Uno smartwatch può essere utile per identificare ritmi cardiaci irregolari, che suggeriscono la presenza di fibrillazione atriale? La domanda è lecita, dato che secondo una recente ricerca, fra luglio e settembre 2018 sono stati prodotti 10 milioni di smartwatch in tutto il mondo. Chi indossa al polso uno di questi orologi hi-tech può vedere in tempo reale il proprio battito cardiaco, e tramite le app controllarne la media giornaliera e settimanale. Apple, produttrice degli Watch, ha finanziato una ricerca per appurare se i dati rilevati possano avere valenza medica.

Apple Heart Study, condotto dalla Standford Medicine, è il più grande studio di screening sulla fibrillazione atriale condotto finora. È stato supervisionato dal professore associato di medicina cardiovascolare Mintu Turakhia, e dall’assistente di medicina cardiovascolare Marco Perez. Vi hanno partecipato più di 400.000 utenti, che hanno acconsentito volontariamente a inviare i propri dati fra la fine del 2017 e agosto 2018. La progettazione dello studio clinico è descritta in un articolo pubblicato online il 1 novembre sull’American Heart Journal.  Le conclusioni non sono ancora state divulgate.

Si tratta di una vera e propria sperimentazione clinica per determinare se l’app che raccoglie i dati della frequenza cardiaca misurati con lo smartwatch possa essere utile per diagnosticare un disturbo del ritmo cardiaco. Una patologia spesso silente e insidiosa: il Centro per la Prevenzione e il Controllo delle Malattie (Centers for Disease Control and Prevention) stima che negli Stati Uniti ci siano almeno 700.000 persone che potrebbero essere soggette a una fibrillazione atriale non diagnosticata. La condizione, che è caratterizzata da un battito cardiaco irregolare, rimane spesso nascosta perché molte persone non ne avvertono i sintomi. Tuttavia, la fibrillazione atriale può aumentare il rischio di ictus e insufficienza cardiaca.

“Il vantaggio dell’app è che può rilevare più volte nel corso della giornata un battito irregolare, senza che l’utente debba fare nulla”, ha spiegato Perez. Per sincerarsi dell’attendibilità dei dati, ogni partecipante ha indossato uno smartwatch Apple Watch (serie 1, 2 o 3) e registrato i dati tramite iPhone. Ricordiamo che Apple ha appena messo in vendita il Watch 4, non incluso in questa sperimentazione perché antecedente al suo arrivo. Dispone di uno strumento di rilevamento della frequenza cardiaca ancora più potente dei predecessori e ha già incassato la certificazione dalla FDA (Food and Drug Administration), anche se non può comunque sostituire un elettrocardiogramma tradizionale.
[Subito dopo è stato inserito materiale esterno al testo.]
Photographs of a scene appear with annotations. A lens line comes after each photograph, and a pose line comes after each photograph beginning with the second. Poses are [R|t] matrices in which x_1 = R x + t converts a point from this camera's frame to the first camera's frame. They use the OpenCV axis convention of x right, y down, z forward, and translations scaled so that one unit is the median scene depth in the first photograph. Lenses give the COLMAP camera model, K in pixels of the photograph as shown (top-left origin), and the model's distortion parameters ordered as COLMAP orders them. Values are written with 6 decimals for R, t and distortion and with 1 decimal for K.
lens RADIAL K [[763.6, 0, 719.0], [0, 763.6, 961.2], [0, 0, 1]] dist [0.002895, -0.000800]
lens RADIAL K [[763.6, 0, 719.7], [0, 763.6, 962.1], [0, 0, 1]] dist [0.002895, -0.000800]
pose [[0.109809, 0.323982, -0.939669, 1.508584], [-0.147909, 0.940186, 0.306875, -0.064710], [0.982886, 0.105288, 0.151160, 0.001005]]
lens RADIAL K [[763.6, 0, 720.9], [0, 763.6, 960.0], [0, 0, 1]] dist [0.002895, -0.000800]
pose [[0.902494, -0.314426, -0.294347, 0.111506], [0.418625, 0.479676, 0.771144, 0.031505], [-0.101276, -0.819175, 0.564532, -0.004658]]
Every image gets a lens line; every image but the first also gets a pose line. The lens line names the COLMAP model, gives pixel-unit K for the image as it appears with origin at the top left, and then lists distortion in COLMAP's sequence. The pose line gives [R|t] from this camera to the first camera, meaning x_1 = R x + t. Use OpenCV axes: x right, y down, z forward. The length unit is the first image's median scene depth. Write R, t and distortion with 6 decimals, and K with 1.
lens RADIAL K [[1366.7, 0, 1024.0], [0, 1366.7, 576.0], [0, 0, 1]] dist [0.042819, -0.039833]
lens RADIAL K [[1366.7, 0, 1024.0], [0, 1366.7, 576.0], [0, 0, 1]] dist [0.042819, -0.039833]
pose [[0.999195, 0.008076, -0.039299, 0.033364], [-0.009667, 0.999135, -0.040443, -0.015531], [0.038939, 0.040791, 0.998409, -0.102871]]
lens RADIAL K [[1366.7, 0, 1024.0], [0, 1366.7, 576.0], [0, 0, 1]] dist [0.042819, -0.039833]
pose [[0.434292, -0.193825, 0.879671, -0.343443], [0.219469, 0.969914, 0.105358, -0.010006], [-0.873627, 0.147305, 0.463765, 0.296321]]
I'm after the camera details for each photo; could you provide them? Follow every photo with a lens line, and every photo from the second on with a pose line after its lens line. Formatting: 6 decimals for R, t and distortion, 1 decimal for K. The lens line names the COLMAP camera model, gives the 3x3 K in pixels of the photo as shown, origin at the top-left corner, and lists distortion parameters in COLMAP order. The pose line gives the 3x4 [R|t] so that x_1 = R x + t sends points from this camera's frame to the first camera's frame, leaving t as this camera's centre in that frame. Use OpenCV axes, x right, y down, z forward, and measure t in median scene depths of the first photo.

L’app usata nella sperimentazione ha controllato a intermittenza il sensore di frequenza cardiaca. Quando veniva rilevato un certo numero di episodi di irregolarità nel battito, il partecipante era invitato a programmare una visita con uno dei medici coinvolti nello studio. A questi volontari veniva poi spedita l’attrezzatura medica per un elettrocardiogramma su base settimanale.

Il primo obiettivo dello studio era determinare quanti tra coloro che registravano dati irregolari della frequenza cardiaca con lo smartwatch avevano poi gli stessi segnali di fibrillazione atriale con l’elettrocardiogramma (ECG). In seconda analisi, i medici hanno cercato di capire quanti tra coloro che hanno ricevuto notifiche di irregolarità del battito si siano rivolti a un medico per ulteriori analisi. In ultima analisi, è stato condotto un confronto fra i dati rilevati dallo smartwatch e quelli con l’ECG per determinarne il livello di precisione.

Turakhia spiega che “non è mai stato condotto in passato uno studio come questo”, che ha permesso ai medici di entrare in possesso di dati generati con “sensori di alta qualità in grado di misurare e rilevare i cambiamenti nei nostri corpi in modi completamente nuovi, senza nemmeno dover andare dal medico”. Il problema è che “tali dati vanno valutati rigorosamente”.

In buona sostanza, se indossate uno smartwatch e controllando l’app vi viene il sospetto che il vostro battito cardiaco non sia regolare, lasciate perdere il fai-da-te. Lo strumento al vostro polso può essere preciso e affidabile, ma l’interpretazione dei dati (e la conseguente diagnosi) deve essere affidata a chi ne ha le competenze. Invece di farvi prendere dal panico, quindi, meglio andare dal medico e chiedere esami clinici approfonditi.